Türkiye’nin ekonomisini şükredin diyerek, Suriyelileri hicretle özdeşleştirerek, dini duygular üzerinden sömürü yaparak çözmek mümkün değildir. Türkiye’de ki sığınmacıları göndereceğiz. Başka yolu yok, göndereceğiz. 2050 yılında 35 milyon sığınmacı istemiyoruz. Memleketimiz için beka meselesidir bu. Büyük problemdir. Biz Memleket Partisi olarak kafamız karışık değildir, nettir. Günün koşullarına göre politika belirlemiyoruz.”

“SİYASETÇİ OLMAYIN DEVLET ADAMI OLUN”

“Bir konu daha var gündemde İsveç ve Finlandiya’nın NATO üyeliğine Türkiye’nin karşı çıkması. Destekliyoruz Türkiye Hükümeti’nin tavrını. Ama uyarıyorum. ABD’nin PYD’ye verdiği silahları geri alsın diyorsanız destekliyoruz. Kuzey Kıbrıs ile Kıbrıs Rum Yönetimi, gaz ve enerji anlaşmalarında eşit hakka sahip olsun diyorsanız destekliyoruz.
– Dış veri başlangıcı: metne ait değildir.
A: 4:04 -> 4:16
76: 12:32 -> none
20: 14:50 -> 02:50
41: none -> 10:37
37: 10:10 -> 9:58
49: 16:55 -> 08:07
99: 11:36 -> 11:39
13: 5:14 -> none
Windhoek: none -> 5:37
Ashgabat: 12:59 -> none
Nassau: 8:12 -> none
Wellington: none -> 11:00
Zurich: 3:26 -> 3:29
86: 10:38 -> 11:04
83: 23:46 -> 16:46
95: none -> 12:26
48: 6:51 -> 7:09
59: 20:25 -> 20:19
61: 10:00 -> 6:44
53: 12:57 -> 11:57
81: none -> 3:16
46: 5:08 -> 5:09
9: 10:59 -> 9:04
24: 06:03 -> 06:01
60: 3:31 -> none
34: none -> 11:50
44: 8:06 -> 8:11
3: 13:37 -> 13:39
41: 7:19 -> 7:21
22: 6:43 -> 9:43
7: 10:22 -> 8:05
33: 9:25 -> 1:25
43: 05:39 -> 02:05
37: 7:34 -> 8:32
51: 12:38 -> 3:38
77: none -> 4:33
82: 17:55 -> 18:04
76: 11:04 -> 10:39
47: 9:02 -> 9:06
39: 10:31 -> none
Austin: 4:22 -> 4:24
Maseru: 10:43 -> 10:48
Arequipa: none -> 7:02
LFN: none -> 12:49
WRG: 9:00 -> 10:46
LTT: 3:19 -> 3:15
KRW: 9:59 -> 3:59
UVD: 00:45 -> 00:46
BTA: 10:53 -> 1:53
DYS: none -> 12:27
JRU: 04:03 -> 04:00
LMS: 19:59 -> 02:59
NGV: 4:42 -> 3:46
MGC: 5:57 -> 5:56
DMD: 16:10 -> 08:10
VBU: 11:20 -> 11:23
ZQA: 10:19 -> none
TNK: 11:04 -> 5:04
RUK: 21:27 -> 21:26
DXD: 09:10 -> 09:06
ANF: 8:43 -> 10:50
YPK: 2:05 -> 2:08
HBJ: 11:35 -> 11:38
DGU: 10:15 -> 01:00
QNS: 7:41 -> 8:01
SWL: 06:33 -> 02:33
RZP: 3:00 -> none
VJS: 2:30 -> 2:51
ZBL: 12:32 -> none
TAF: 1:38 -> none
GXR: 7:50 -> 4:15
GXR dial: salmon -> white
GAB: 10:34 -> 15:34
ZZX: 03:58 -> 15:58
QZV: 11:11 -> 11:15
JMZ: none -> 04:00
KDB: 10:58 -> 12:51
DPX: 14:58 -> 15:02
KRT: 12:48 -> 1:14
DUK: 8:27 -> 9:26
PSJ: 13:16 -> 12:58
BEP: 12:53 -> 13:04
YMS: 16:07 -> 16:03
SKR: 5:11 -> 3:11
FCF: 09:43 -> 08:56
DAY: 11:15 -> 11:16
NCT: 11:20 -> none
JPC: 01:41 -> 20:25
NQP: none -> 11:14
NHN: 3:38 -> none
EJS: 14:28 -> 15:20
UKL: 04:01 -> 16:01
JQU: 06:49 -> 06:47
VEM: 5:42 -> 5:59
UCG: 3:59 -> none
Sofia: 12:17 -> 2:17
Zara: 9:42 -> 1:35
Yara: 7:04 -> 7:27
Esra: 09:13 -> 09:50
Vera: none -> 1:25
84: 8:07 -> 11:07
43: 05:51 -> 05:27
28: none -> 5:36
Mısır ve İsrail’in gazını Anadolu’dan geçirmek istiyorsanız destekliyoruz. İsveç’in PKK’ya yardımını engellemek istiyorsanız destekliyoruz. Türkiye’nin AB müzakerelerini hızlandırmak istiyorsanız destekliyoruz. Ama seçim yaklaştı, İsveç’in ve Finlandiya’nın NATO üyeliğini üç beş kuruş seçim öncesinde para almak için yapıyorsanız iki elimiz yakanızdadır. Türkiye’nin onurunu kırdırmayın. Türkiye’nin onurunu zedelemeyin. Bırakın seçim kaybedilirse kaybedilsin. Bırakın ekonomiyi çözeriz bir şekilde. Ama PKK, PYD meselesini çözün, gaz meselesini çözün, AB meselesini çözün. Bu seferlik siyasetçi olmayın devlet adamı olun diyorum.”

“BİZ İKTİDARIMIZDA ÜRÜNLERİMİZİ MARKALAŞTIRACAĞIZ”

“Bizim iktidarımızda zeytinyağını fıçıyla satmayacağız, markalaştırıp satacağız. Bizim iktidarımızda tonlarla fındığı satmayacağız, markalaştıracağız onu. Bizim olduğunu herkes bilecek. Ben Avusturya’da bir restoranda zeytinyağımız çok güzeldir dediler, ya sen git bunu Avusturyalılara anlat ben Türk’üm dedim. Ben Türk’üm, bizden alıyorsunuz, şişeleyip satıyorsunuz dedim. Domatesi satmayacağız örneğin. Kurutulmuş domates satacağız, salça satacağız. Fındığı böyle kamyonlara doldurup satmayacağız. Mutlaka onu markalaştıracağız. Dünyada 100 ürün arasında bir tek Türk markası yok. Ama fındığa o marka yakışır, çünkü tekel bizde, patron biziz dünyada. Patron bizsek, tekel bizsek bunu markalaştırabiliriz. Yolumuz bu olacak.”